À maintes reprises, le groupe de la France insoumise avait alerté, comme d'autres ici, sur la situation. Nous avions déposé plusieurs amendements, dont la plupart ont été jugés irrecevables, au projet de loi de financement de la sécurité sociale – PLFSS – pour 2021, ainsi qu'aux divers projets de loi portant mesures d'urgence.

Les malades atteints par ces symptômes devraient pouvoir bénéficier de la reconnaissance de la covid-19 comme maladie professionnelle, quand c'est le cas. Pourtant, le décret du ministre de la santé Olivier Véran, permettant à certains soignants et soignantes de bénéficier de cette reconnaissance, demeure réservé à celles et ceux d'entre eux qui ont été mis sous oxygène, alors que 10 à 20 % des personnes ayant contracté la covid-19 sans aller en réanimation seraient concernés par ces préjudices au long cours.
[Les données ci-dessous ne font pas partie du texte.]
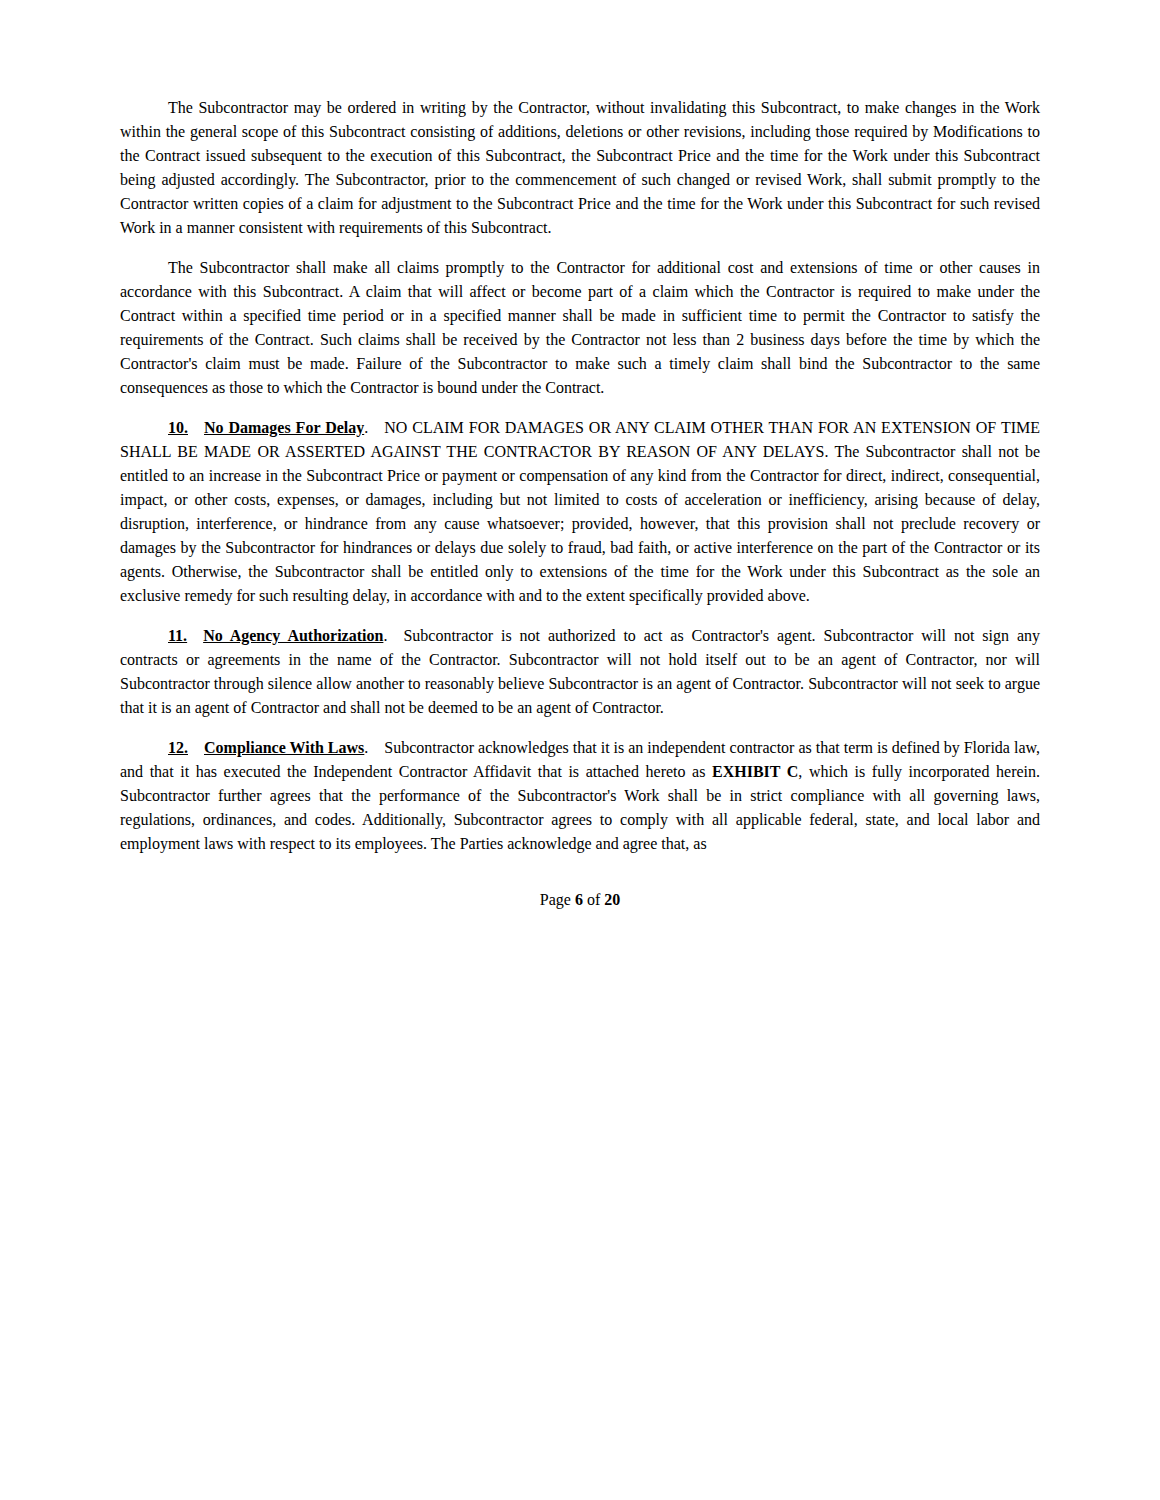The Subcontractor may be ordered in writing by the Contractor, without invalidating this Subcontract, to make changes in the Work within the general scope of this Subcontract consisting of additions, deletions or other revisions, including those required by Modifications to the Contract issued subsequent to the execution of this Subcontract, the Subcontract Price and the time for the Work under this Subcontract being adjusted accordingly. The Subcontractor, prior to the commencement of such changed or revised Work, shall submit promptly to the Contractor written copies of a claim for adjustment to the Subcontract Price and the time for the Work under this Subcontract for such revised Work in a manner consistent with requirements of this Subcontract.
The Subcontractor shall make all claims promptly to the Contractor for additional cost and extensions of time or other causes in accordance with this Subcontract. A claim that will affect or become part of a claim which the Contractor is required to make under the Contract within a specified time period or in a specified manner shall be made in sufficient time to permit the Contractor to satisfy the requirements of the Contract. Such claims shall be received by the Contractor not less than 2 business days before the time by which the Contractor's claim must be made. Failure of the Subcontractor to make such a timely claim shall bind the Subcontractor to the same consequences as those to which the Contractor is bound under the Contract.
10. No Damages For Delay. NO CLAIM FOR DAMAGES OR ANY CLAIM OTHER THAN FOR AN EXTENSION OF TIME SHALL BE MADE OR ASSERTED AGAINST THE CONTRACTOR BY REASON OF ANY DELAYS. The Subcontractor shall not be entitled to an increase in the Subcontract Price or payment or compensation of any kind from the Contractor for direct, indirect, consequential, impact, or other costs, expenses, or damages, including but not limited to costs of acceleration or inefficiency, arising because of delay, disruption, interference, or hindrance from any cause whatsoever; provided, however, that this provision shall not preclude recovery or damages by the Subcontractor for hindrances or delays due solely to fraud, bad faith, or active interference on the part of the Contractor or its agents. Otherwise, the Subcontractor shall be entitled only to extensions of the time for the Work under this Subcontract as the sole an exclusive remedy for such resulting delay, in accordance with and to the extent specifically provided above.
11. No Agency Authorization. Subcontractor is not authorized to act as Contractor's agent. Subcontractor will not sign any contracts or agreements in the name of the Contractor. Subcontractor will not hold itself out to be an agent of Contractor, nor will Subcontractor through silence allow another to reasonably believe Subcontractor is an agent of Contractor. Subcontractor will not seek to argue that it is an agent of Contractor and shall not be deemed to be an agent of Contractor.
12. Compliance With Laws. Subcontractor acknowledges that it is an independent contractor as that term is defined by Florida law, and that it has executed the Independent Contractor Affidavit that is attached hereto as EXHIBIT C, which is fully incorporated herein. Subcontractor further agrees that the performance of the Subcontractor's Work shall be in strict compliance with all governing laws, regulations, ordinances, and codes. Additionally, Subcontractor agrees to comply with all applicable federal, state, and local labor and employment laws with respect to its employees. The Parties acknowledge and agree that, as
Page 6 of 20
Qu'en est-il de toutes les autres ? Le ministre oublie aussi les autres maladies, les autres professions, les premiers et premières de cordée, les soignants et soignantes tombés malades et ayant développé d'autres formes de maladies. Beaucoup sont forcés de s'arrêter de travailler et ne sont pas reconnus comme des victimes d'une maladie professionnelle. Toutes et tous ont été invisibilisés et ignorés par les pouvoirs publics. Bien au-delà, toute personne atteinte de ces séquelles ou empêchée de travailler doit bénéficier d'un suivi médical complet, du remboursement intégral de ses frais de santé, de l'aménagement de son poste de travail, voire d'une reconnaissance d'affection de longue durée. À défaut d'une révision du décret pris par le ministre le 14 septembre, et sans rien enlever de la nécessité de la reconnaissance de la maladie professionnelle quand c'est le cas, la proposition de loi pourrait répondre à l'ensemble des situations des nombreuses personnes atteintes d'un covid long.

Notre groupe a déjà demandé à plusieurs reprises à ce que cesse l'errance médicale des malades au long cours de la covid-19. Nous voulons que ces malades soient reconnus et bénéficient d'une prise en charge intégrale. Nous soutenons donc la proposition qui prévoit que les malades obtiennent une réparation intégrale des séquelles temporaires ou définitives du fait de leur infection au virus, par la création d'un fonds d'indemnisation des victimes de la covid-19, placé sous la tutelle des ministères de la sécurité sociale et du budget. Certes, la possibilité d'indemnisation rapide ne rendra pas aux malades la santé, ni la possibilité de travailler, mais elle est au moins un signe de la prise de responsabilité collective de la société face à cette tragédie et leur permettra de continuer une vie digne. Nous voterons bien évidemment en faveur de la proposition de loi.